I remembered that Kikuchi told me such stories, and thought that people may have turned a cruel history stemming from poverty into a folktale as a means of relief. I looked into the dark surface of the water with a mixture of emotions.

Located in a basin, Tono is known as a major production center for hops, a raw ingredient in beer. I heard the area experiences drastic changes in temperature between daytime and nighttime in summer, which results in hops with a strong aroma and bitterness.

When I visited the Beer Experience Co. farm, an agricultural corporation established last year, I saw hop plants growing to a height of five meters.

I once drank a beer made by the Kamihei-shuzo brewery that uses hops from Tono. Using technology cultivated in sake brewing, the firm produces beer with moderate bitterness and an impressive clear aftertaste.

Tokyo-based Kirin Brewery Co. buys hops from Tono, so Kirin employee Ryuhei Asai, 38, concurrently serves as a vice president of Beer Experience, and now lives in Tono.

A decline in the number of hop farmers is also a major challenge for local communities. “There were 239 hop-producing farms in 1974, but the number is now down to 31,” Asai said. The decline is attributed to increasingly aged farmers.

Before Beer Experience was established, Asai and his colleagues worked on measures for the next generation of employees, calling out to young people in the Tokyo metropolitan area to take up hop farming.

Their efforts paid off, as 12 people have moved to Tono in the past three years. Farms that were no longer being cultivated were handed over to them. The harvest season began at the end of this month.

“We’re experimenting with efficient production methods, such as expanding the cultivation scale, learning from Germany, which is renowned for beer. There is great potential,” Asai said. His confident voice echoed through the green hop field.

A special exhibition titled “Tono Monogatari to Kamigami” (The Legends of Tono and deities) is being held at the Tono Municipal Museum. The exhibits are simple, mysterious dolls and masks.
::::::::::
* _Work to be completed_
According to the passage about Tono, how many hop-producing farms does Tono have now?

* _Raw data_
::::::::::
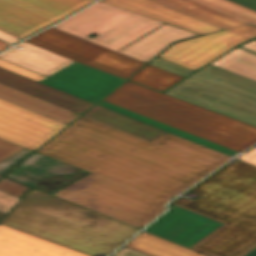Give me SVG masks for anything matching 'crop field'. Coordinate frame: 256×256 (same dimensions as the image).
<instances>
[{"label":"crop field","mask_w":256,"mask_h":256,"mask_svg":"<svg viewBox=\"0 0 256 256\" xmlns=\"http://www.w3.org/2000/svg\"><path fill=\"white\" fill-rule=\"evenodd\" d=\"M0 129L43 145L49 138L27 131L0 120Z\"/></svg>","instance_id":"crop-field-31"},{"label":"crop field","mask_w":256,"mask_h":256,"mask_svg":"<svg viewBox=\"0 0 256 256\" xmlns=\"http://www.w3.org/2000/svg\"><path fill=\"white\" fill-rule=\"evenodd\" d=\"M37 152L164 204L231 158L169 132L149 142L84 116Z\"/></svg>","instance_id":"crop-field-1"},{"label":"crop field","mask_w":256,"mask_h":256,"mask_svg":"<svg viewBox=\"0 0 256 256\" xmlns=\"http://www.w3.org/2000/svg\"><path fill=\"white\" fill-rule=\"evenodd\" d=\"M228 31L233 32L235 34H238V35H240L242 37H245L247 39H251V38L256 37V26H254L252 24H248V25L228 29Z\"/></svg>","instance_id":"crop-field-40"},{"label":"crop field","mask_w":256,"mask_h":256,"mask_svg":"<svg viewBox=\"0 0 256 256\" xmlns=\"http://www.w3.org/2000/svg\"><path fill=\"white\" fill-rule=\"evenodd\" d=\"M102 35H100V36H98V37H96V38H94L93 40H95V39H97V38H99V37H101ZM87 37V36H86ZM89 38V37H88Z\"/></svg>","instance_id":"crop-field-49"},{"label":"crop field","mask_w":256,"mask_h":256,"mask_svg":"<svg viewBox=\"0 0 256 256\" xmlns=\"http://www.w3.org/2000/svg\"><path fill=\"white\" fill-rule=\"evenodd\" d=\"M0 256H87L0 225Z\"/></svg>","instance_id":"crop-field-16"},{"label":"crop field","mask_w":256,"mask_h":256,"mask_svg":"<svg viewBox=\"0 0 256 256\" xmlns=\"http://www.w3.org/2000/svg\"><path fill=\"white\" fill-rule=\"evenodd\" d=\"M0 38L4 39L12 44L20 40V39L14 37L12 35H9L3 31H0Z\"/></svg>","instance_id":"crop-field-44"},{"label":"crop field","mask_w":256,"mask_h":256,"mask_svg":"<svg viewBox=\"0 0 256 256\" xmlns=\"http://www.w3.org/2000/svg\"><path fill=\"white\" fill-rule=\"evenodd\" d=\"M0 138L8 140L10 142H13L15 144L21 145L27 149H30L32 151L39 148L41 145L33 143L31 141L25 140L23 138H20L18 136L12 135L10 133H7L5 131L0 130Z\"/></svg>","instance_id":"crop-field-37"},{"label":"crop field","mask_w":256,"mask_h":256,"mask_svg":"<svg viewBox=\"0 0 256 256\" xmlns=\"http://www.w3.org/2000/svg\"><path fill=\"white\" fill-rule=\"evenodd\" d=\"M170 206V211L145 232L188 248L222 224L172 204Z\"/></svg>","instance_id":"crop-field-12"},{"label":"crop field","mask_w":256,"mask_h":256,"mask_svg":"<svg viewBox=\"0 0 256 256\" xmlns=\"http://www.w3.org/2000/svg\"><path fill=\"white\" fill-rule=\"evenodd\" d=\"M241 47L256 52V40L253 41V42H250V43H248V44H246V45H243V46H241Z\"/></svg>","instance_id":"crop-field-45"},{"label":"crop field","mask_w":256,"mask_h":256,"mask_svg":"<svg viewBox=\"0 0 256 256\" xmlns=\"http://www.w3.org/2000/svg\"><path fill=\"white\" fill-rule=\"evenodd\" d=\"M172 204L224 223L190 248L210 256H245L256 248V236L240 230L250 222L182 197Z\"/></svg>","instance_id":"crop-field-9"},{"label":"crop field","mask_w":256,"mask_h":256,"mask_svg":"<svg viewBox=\"0 0 256 256\" xmlns=\"http://www.w3.org/2000/svg\"><path fill=\"white\" fill-rule=\"evenodd\" d=\"M125 246L153 256H205L145 232L141 233Z\"/></svg>","instance_id":"crop-field-23"},{"label":"crop field","mask_w":256,"mask_h":256,"mask_svg":"<svg viewBox=\"0 0 256 256\" xmlns=\"http://www.w3.org/2000/svg\"><path fill=\"white\" fill-rule=\"evenodd\" d=\"M238 159H241L243 161L256 165V148L246 152L245 154L240 156Z\"/></svg>","instance_id":"crop-field-42"},{"label":"crop field","mask_w":256,"mask_h":256,"mask_svg":"<svg viewBox=\"0 0 256 256\" xmlns=\"http://www.w3.org/2000/svg\"><path fill=\"white\" fill-rule=\"evenodd\" d=\"M0 82L81 114L93 103L0 68Z\"/></svg>","instance_id":"crop-field-18"},{"label":"crop field","mask_w":256,"mask_h":256,"mask_svg":"<svg viewBox=\"0 0 256 256\" xmlns=\"http://www.w3.org/2000/svg\"><path fill=\"white\" fill-rule=\"evenodd\" d=\"M0 178H1V176H0Z\"/></svg>","instance_id":"crop-field-50"},{"label":"crop field","mask_w":256,"mask_h":256,"mask_svg":"<svg viewBox=\"0 0 256 256\" xmlns=\"http://www.w3.org/2000/svg\"><path fill=\"white\" fill-rule=\"evenodd\" d=\"M163 23L98 1L54 28L116 51ZM93 31L104 36L84 37Z\"/></svg>","instance_id":"crop-field-6"},{"label":"crop field","mask_w":256,"mask_h":256,"mask_svg":"<svg viewBox=\"0 0 256 256\" xmlns=\"http://www.w3.org/2000/svg\"><path fill=\"white\" fill-rule=\"evenodd\" d=\"M246 256H256V249L253 250L251 253H249V254L246 255Z\"/></svg>","instance_id":"crop-field-47"},{"label":"crop field","mask_w":256,"mask_h":256,"mask_svg":"<svg viewBox=\"0 0 256 256\" xmlns=\"http://www.w3.org/2000/svg\"><path fill=\"white\" fill-rule=\"evenodd\" d=\"M5 216V214L0 213V221L2 220V218Z\"/></svg>","instance_id":"crop-field-48"},{"label":"crop field","mask_w":256,"mask_h":256,"mask_svg":"<svg viewBox=\"0 0 256 256\" xmlns=\"http://www.w3.org/2000/svg\"><path fill=\"white\" fill-rule=\"evenodd\" d=\"M204 35L223 30L152 0H100Z\"/></svg>","instance_id":"crop-field-15"},{"label":"crop field","mask_w":256,"mask_h":256,"mask_svg":"<svg viewBox=\"0 0 256 256\" xmlns=\"http://www.w3.org/2000/svg\"><path fill=\"white\" fill-rule=\"evenodd\" d=\"M52 195L141 229L165 205L91 174Z\"/></svg>","instance_id":"crop-field-4"},{"label":"crop field","mask_w":256,"mask_h":256,"mask_svg":"<svg viewBox=\"0 0 256 256\" xmlns=\"http://www.w3.org/2000/svg\"><path fill=\"white\" fill-rule=\"evenodd\" d=\"M10 46L8 43H5L3 41L0 40V51L6 47Z\"/></svg>","instance_id":"crop-field-46"},{"label":"crop field","mask_w":256,"mask_h":256,"mask_svg":"<svg viewBox=\"0 0 256 256\" xmlns=\"http://www.w3.org/2000/svg\"><path fill=\"white\" fill-rule=\"evenodd\" d=\"M211 64L256 81V55L239 47Z\"/></svg>","instance_id":"crop-field-24"},{"label":"crop field","mask_w":256,"mask_h":256,"mask_svg":"<svg viewBox=\"0 0 256 256\" xmlns=\"http://www.w3.org/2000/svg\"><path fill=\"white\" fill-rule=\"evenodd\" d=\"M0 67L7 69L9 71L15 72L17 74H20L22 76H25L27 78H30L32 80H35L37 82L44 79L46 76L38 74L36 72H33L31 70L25 69L23 67H20L18 65L12 64L10 62H7L5 60L0 59Z\"/></svg>","instance_id":"crop-field-33"},{"label":"crop field","mask_w":256,"mask_h":256,"mask_svg":"<svg viewBox=\"0 0 256 256\" xmlns=\"http://www.w3.org/2000/svg\"><path fill=\"white\" fill-rule=\"evenodd\" d=\"M114 256H150V255H147L145 253L139 252L137 250H134L128 247H124Z\"/></svg>","instance_id":"crop-field-41"},{"label":"crop field","mask_w":256,"mask_h":256,"mask_svg":"<svg viewBox=\"0 0 256 256\" xmlns=\"http://www.w3.org/2000/svg\"><path fill=\"white\" fill-rule=\"evenodd\" d=\"M104 101L237 152L256 142V127L129 81Z\"/></svg>","instance_id":"crop-field-3"},{"label":"crop field","mask_w":256,"mask_h":256,"mask_svg":"<svg viewBox=\"0 0 256 256\" xmlns=\"http://www.w3.org/2000/svg\"><path fill=\"white\" fill-rule=\"evenodd\" d=\"M231 1L256 10V0H231Z\"/></svg>","instance_id":"crop-field-43"},{"label":"crop field","mask_w":256,"mask_h":256,"mask_svg":"<svg viewBox=\"0 0 256 256\" xmlns=\"http://www.w3.org/2000/svg\"><path fill=\"white\" fill-rule=\"evenodd\" d=\"M27 189L28 187L8 179L3 178L0 180V190L6 191L18 197L22 196Z\"/></svg>","instance_id":"crop-field-36"},{"label":"crop field","mask_w":256,"mask_h":256,"mask_svg":"<svg viewBox=\"0 0 256 256\" xmlns=\"http://www.w3.org/2000/svg\"><path fill=\"white\" fill-rule=\"evenodd\" d=\"M220 12L256 25V11L228 0H194Z\"/></svg>","instance_id":"crop-field-30"},{"label":"crop field","mask_w":256,"mask_h":256,"mask_svg":"<svg viewBox=\"0 0 256 256\" xmlns=\"http://www.w3.org/2000/svg\"><path fill=\"white\" fill-rule=\"evenodd\" d=\"M93 0H0V30L20 39Z\"/></svg>","instance_id":"crop-field-8"},{"label":"crop field","mask_w":256,"mask_h":256,"mask_svg":"<svg viewBox=\"0 0 256 256\" xmlns=\"http://www.w3.org/2000/svg\"><path fill=\"white\" fill-rule=\"evenodd\" d=\"M0 97L38 112L42 115L46 114L56 106L2 83H0Z\"/></svg>","instance_id":"crop-field-28"},{"label":"crop field","mask_w":256,"mask_h":256,"mask_svg":"<svg viewBox=\"0 0 256 256\" xmlns=\"http://www.w3.org/2000/svg\"><path fill=\"white\" fill-rule=\"evenodd\" d=\"M30 153H32V151L25 149L13 155L12 157L0 162V175L3 176L7 171H9L11 168L17 165L21 160H23Z\"/></svg>","instance_id":"crop-field-35"},{"label":"crop field","mask_w":256,"mask_h":256,"mask_svg":"<svg viewBox=\"0 0 256 256\" xmlns=\"http://www.w3.org/2000/svg\"><path fill=\"white\" fill-rule=\"evenodd\" d=\"M18 46L21 48L17 50L16 46L1 54L0 58L46 76L74 62L26 41Z\"/></svg>","instance_id":"crop-field-19"},{"label":"crop field","mask_w":256,"mask_h":256,"mask_svg":"<svg viewBox=\"0 0 256 256\" xmlns=\"http://www.w3.org/2000/svg\"><path fill=\"white\" fill-rule=\"evenodd\" d=\"M150 64L165 69L167 71L179 74L181 76H188L190 73L193 72V70H190L188 68L182 67L180 65H177L175 63L169 62L167 60L161 59L159 57L155 58Z\"/></svg>","instance_id":"crop-field-32"},{"label":"crop field","mask_w":256,"mask_h":256,"mask_svg":"<svg viewBox=\"0 0 256 256\" xmlns=\"http://www.w3.org/2000/svg\"><path fill=\"white\" fill-rule=\"evenodd\" d=\"M22 149L24 148L21 146L0 139V161L12 156L13 154L21 151Z\"/></svg>","instance_id":"crop-field-39"},{"label":"crop field","mask_w":256,"mask_h":256,"mask_svg":"<svg viewBox=\"0 0 256 256\" xmlns=\"http://www.w3.org/2000/svg\"><path fill=\"white\" fill-rule=\"evenodd\" d=\"M245 40L224 30L175 43L159 57L195 70Z\"/></svg>","instance_id":"crop-field-13"},{"label":"crop field","mask_w":256,"mask_h":256,"mask_svg":"<svg viewBox=\"0 0 256 256\" xmlns=\"http://www.w3.org/2000/svg\"><path fill=\"white\" fill-rule=\"evenodd\" d=\"M98 105L106 107V108L111 109L113 111L119 112V113L124 114L126 116L132 117V118L137 119L139 121H142L144 123L150 124V125L155 126L157 128L163 129L165 131H169V132L174 133L176 135L182 136L184 138H187V139L192 140L194 142L200 143L202 145H205V146L210 147L212 149H215L217 151L223 152V153L228 154L230 156L237 153L235 151L229 150V149L224 148L222 146H219L217 144L211 143V142L206 141L204 139L198 138V137L193 136L191 134H188L186 132L180 131V130L175 129L173 127L167 126V125L162 124L160 122H157L155 120H152V119H149L147 117L141 116L139 114L133 113L131 111L122 109L120 107L114 106V105L106 103L104 101L100 102Z\"/></svg>","instance_id":"crop-field-26"},{"label":"crop field","mask_w":256,"mask_h":256,"mask_svg":"<svg viewBox=\"0 0 256 256\" xmlns=\"http://www.w3.org/2000/svg\"><path fill=\"white\" fill-rule=\"evenodd\" d=\"M185 81H188L190 83L199 85L201 87L210 89L212 91L221 93L223 95H226L234 99L256 106V96L248 94L241 90L235 89L228 85L222 84L220 82L211 80L209 78L203 77L197 73L188 77Z\"/></svg>","instance_id":"crop-field-29"},{"label":"crop field","mask_w":256,"mask_h":256,"mask_svg":"<svg viewBox=\"0 0 256 256\" xmlns=\"http://www.w3.org/2000/svg\"><path fill=\"white\" fill-rule=\"evenodd\" d=\"M191 191L193 201L252 222L242 230L256 235V166L235 159Z\"/></svg>","instance_id":"crop-field-5"},{"label":"crop field","mask_w":256,"mask_h":256,"mask_svg":"<svg viewBox=\"0 0 256 256\" xmlns=\"http://www.w3.org/2000/svg\"><path fill=\"white\" fill-rule=\"evenodd\" d=\"M164 93L256 126V107L188 82L183 81Z\"/></svg>","instance_id":"crop-field-14"},{"label":"crop field","mask_w":256,"mask_h":256,"mask_svg":"<svg viewBox=\"0 0 256 256\" xmlns=\"http://www.w3.org/2000/svg\"><path fill=\"white\" fill-rule=\"evenodd\" d=\"M0 224L90 256L109 255L139 231L34 188Z\"/></svg>","instance_id":"crop-field-2"},{"label":"crop field","mask_w":256,"mask_h":256,"mask_svg":"<svg viewBox=\"0 0 256 256\" xmlns=\"http://www.w3.org/2000/svg\"><path fill=\"white\" fill-rule=\"evenodd\" d=\"M182 79L183 77L181 76L156 68L150 64L129 78V80L138 82L160 92Z\"/></svg>","instance_id":"crop-field-25"},{"label":"crop field","mask_w":256,"mask_h":256,"mask_svg":"<svg viewBox=\"0 0 256 256\" xmlns=\"http://www.w3.org/2000/svg\"><path fill=\"white\" fill-rule=\"evenodd\" d=\"M123 81L75 62L48 76L41 83L95 103Z\"/></svg>","instance_id":"crop-field-11"},{"label":"crop field","mask_w":256,"mask_h":256,"mask_svg":"<svg viewBox=\"0 0 256 256\" xmlns=\"http://www.w3.org/2000/svg\"><path fill=\"white\" fill-rule=\"evenodd\" d=\"M197 36L201 35L165 23L117 52L147 63L173 42Z\"/></svg>","instance_id":"crop-field-17"},{"label":"crop field","mask_w":256,"mask_h":256,"mask_svg":"<svg viewBox=\"0 0 256 256\" xmlns=\"http://www.w3.org/2000/svg\"><path fill=\"white\" fill-rule=\"evenodd\" d=\"M0 119L51 138L66 125L0 98Z\"/></svg>","instance_id":"crop-field-20"},{"label":"crop field","mask_w":256,"mask_h":256,"mask_svg":"<svg viewBox=\"0 0 256 256\" xmlns=\"http://www.w3.org/2000/svg\"><path fill=\"white\" fill-rule=\"evenodd\" d=\"M89 173L36 152L6 177L51 194Z\"/></svg>","instance_id":"crop-field-10"},{"label":"crop field","mask_w":256,"mask_h":256,"mask_svg":"<svg viewBox=\"0 0 256 256\" xmlns=\"http://www.w3.org/2000/svg\"><path fill=\"white\" fill-rule=\"evenodd\" d=\"M159 3L165 4L189 15L207 21L211 24L219 26L223 29L247 24L233 17L215 11L211 8L193 2L191 0H154Z\"/></svg>","instance_id":"crop-field-22"},{"label":"crop field","mask_w":256,"mask_h":256,"mask_svg":"<svg viewBox=\"0 0 256 256\" xmlns=\"http://www.w3.org/2000/svg\"><path fill=\"white\" fill-rule=\"evenodd\" d=\"M26 41L124 79L145 64L54 28Z\"/></svg>","instance_id":"crop-field-7"},{"label":"crop field","mask_w":256,"mask_h":256,"mask_svg":"<svg viewBox=\"0 0 256 256\" xmlns=\"http://www.w3.org/2000/svg\"><path fill=\"white\" fill-rule=\"evenodd\" d=\"M45 116L50 117L54 120H57L59 122H62L64 124L68 125L76 117H78L79 114L57 106L53 110L48 112Z\"/></svg>","instance_id":"crop-field-34"},{"label":"crop field","mask_w":256,"mask_h":256,"mask_svg":"<svg viewBox=\"0 0 256 256\" xmlns=\"http://www.w3.org/2000/svg\"><path fill=\"white\" fill-rule=\"evenodd\" d=\"M20 200V198L0 191V212L7 214Z\"/></svg>","instance_id":"crop-field-38"},{"label":"crop field","mask_w":256,"mask_h":256,"mask_svg":"<svg viewBox=\"0 0 256 256\" xmlns=\"http://www.w3.org/2000/svg\"><path fill=\"white\" fill-rule=\"evenodd\" d=\"M197 73L256 95L255 81L223 70L211 64L203 67Z\"/></svg>","instance_id":"crop-field-27"},{"label":"crop field","mask_w":256,"mask_h":256,"mask_svg":"<svg viewBox=\"0 0 256 256\" xmlns=\"http://www.w3.org/2000/svg\"><path fill=\"white\" fill-rule=\"evenodd\" d=\"M84 116L113 126L120 130L126 131L128 133L134 134L149 141L153 140L154 138L165 132L163 130L131 119L119 113L100 107L98 105H96L86 114H84Z\"/></svg>","instance_id":"crop-field-21"}]
</instances>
::::::::::
* _Solution_
31